L’ouvrage se termine par une conclusion de Pierre-Yves Le Pogam, une bibliographie ainsi qu’un autre cahier d’une soixantaine de pages avec entre autres des photographies d’autres portails de référence évoqués dans les articles.

Mon avis

Bien plus qu’une simple collecte des actes d’un colloque, ce livre constitue un magnifique ouvrage mettant pleinement en valeur la qualité exceptionnelle de cet ensemble polychromé grâce à de nombreux articles de qualité mais aussi à de très nombreuses illustrations (photographies, plans, relevés…) de très grande qualité. Même si certains articles sont parfois compliqués par leurs aspects techniques, l’ensemble reste malgré tout accessible à un grand public. La mise en perspective et en contexte de ce portail du premier âge gothique nous renseigne notamment sur la question de la circulation des idées et des styles dans le royaume de France au Moyen-Âge.
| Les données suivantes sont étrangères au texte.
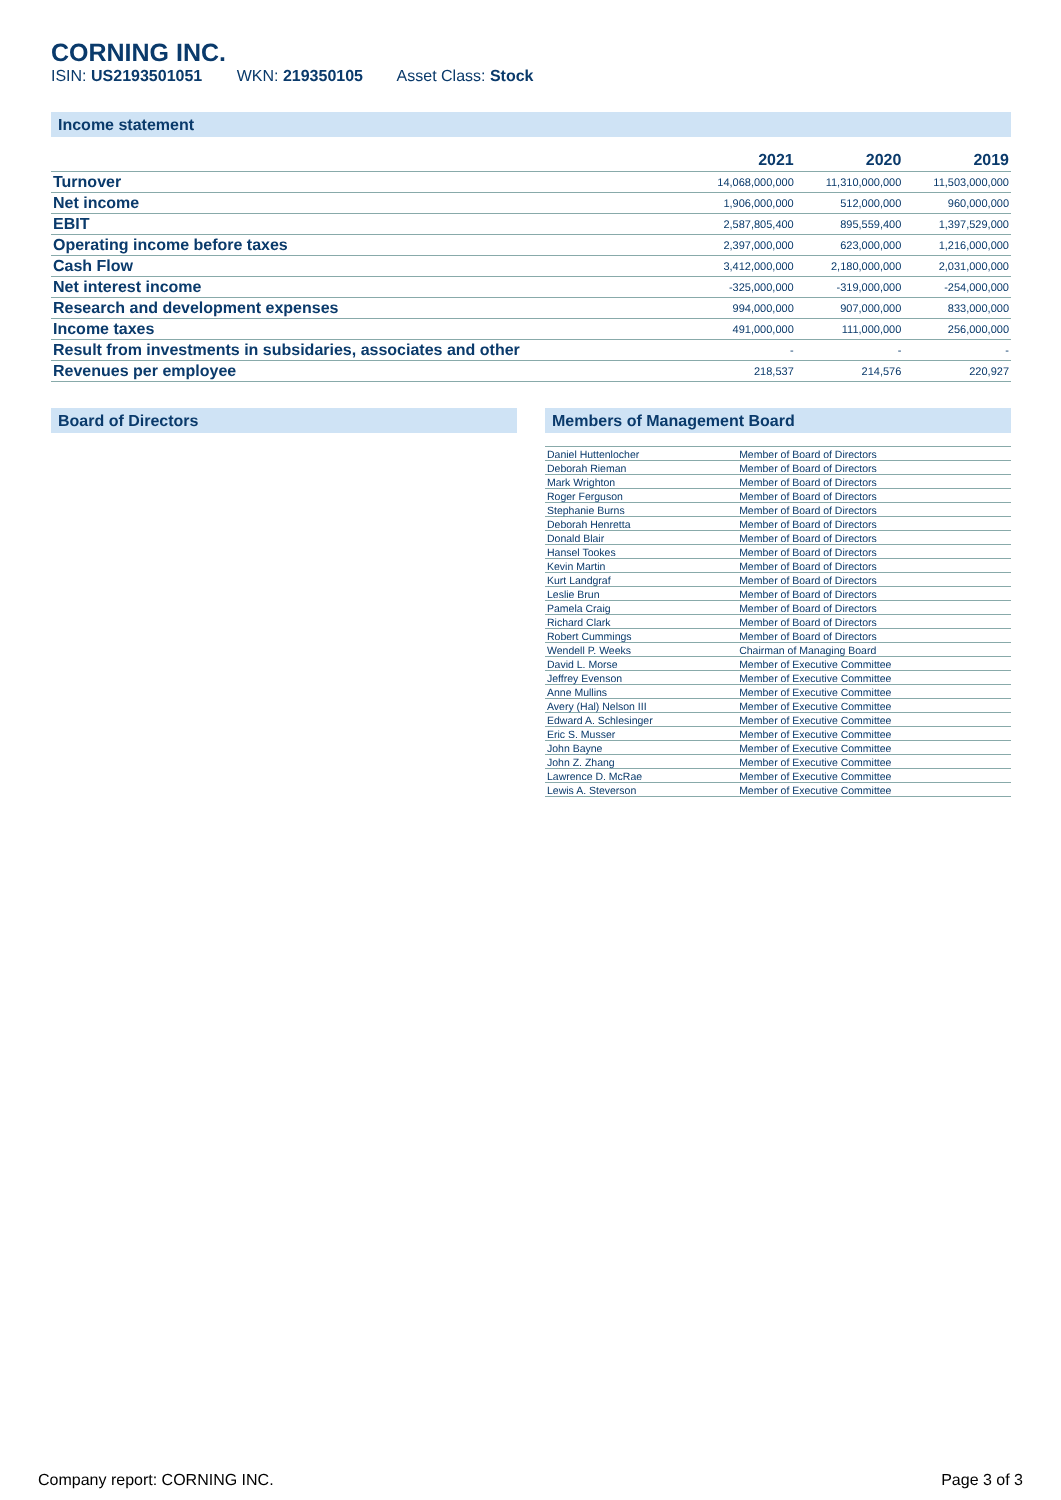CORNING INC.
ISIN: US2193501051 WKN: 219350105 Asset Class: Stock
Income statement
| | 2021 | 2020 | 2019 |
| --- | --- | --- | --- |
| Turnover | 14,068,000,000 | 11,310,000,000 | 11,503,000,000 |
| Net income | 1,906,000,000 | 512,000,000 | 960,000,000 |
| EBIT | 2,587,805,400 | 895,559,400 | 1,397,529,000 |
| Operating income before taxes | 2,397,000,000 | 623,000,000 | 1,216,000,000 |
| Cash Flow | 3,412,000,000 | 2,180,000,000 | 2,031,000,000 |
| Net interest income | -325,000,000 | -319,000,000 | -254,000,000 |
| Research and development expenses | 994,000,000 | 907,000,000 | 833,000,000 |
| Income taxes | 491,000,000 | 111,000,000 | 256,000,000 |
| Result from investments in subsidaries, associates and other | - | - | - |
| Revenues per employee | 218,537 | 214,576 | 220,927 |
Board of Directors Members of Management Board
| Daniel Huttenlocher | Member of Board of Directors |
| Deborah Rieman | Member of Board of Directors |
| Mark Wrighton | Member of Board of Directors |
| Roger Ferguson | Member of Board of Directors |
| Stephanie Burns | Member of Board of Directors |
| Deborah Henretta | Member of Board of Directors |
| Donald Blair | Member of Board of Directors |
| Hansel Tookes | Member of Board of Directors |
| Kevin Martin | Member of Board of Directors |
| Kurt Landgraf | Member of Board of Directors |
| Leslie Brun | Member of Board of Directors |
| Pamela Craig | Member of Board of Directors |
| Richard Clark | Member of Board of Directors |
| Robert Cummings | Member of Board of Directors |
| Wendell P. Weeks | Chairman of Managing Board |
| David L. Morse | Member of Executive Committee |
| Jeffrey Evenson | Member of Executive Committee |
| Anne Mullins | Member of Executive Committee |
| Avery (Hal) Nelson III | Member of Executive Committee |
| Edward A. Schlesinger | Member of Executive Committee |
| Eric S. Musser | Member of Executive Committee |
| John Bayne | Member of Executive Committee |
| John Z. Zhang | Member of Executive Committee |
| Lawrence D. McRae | Member of Executive Committee |
| Lewis A. Steverson | Member of Executive Committee |
Company report: CORNING INC. Page 3 of 3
D’un point de vue pédagogique, le contenu de ce livre pourra être utilisé en 5ème pour présenter aux élèves l’apparence d’une église gothique et, notamment, casser l’image de monuments religieux uniquement couleur pierre. Mais, surtout, l’exemple du portail polychromé de la cathédrale Saint-Maurice d’Angers pourra être traité avec les élèves de Terminale spécialité HGGSP dans le cadre du thème sur le patrimoine. En effet, la question de la restauration et de la protection de ce portail permet de questionner les enjeux, les moyens et les objectifs de la préservation du patrimoine en France depuis le XIXème siècle.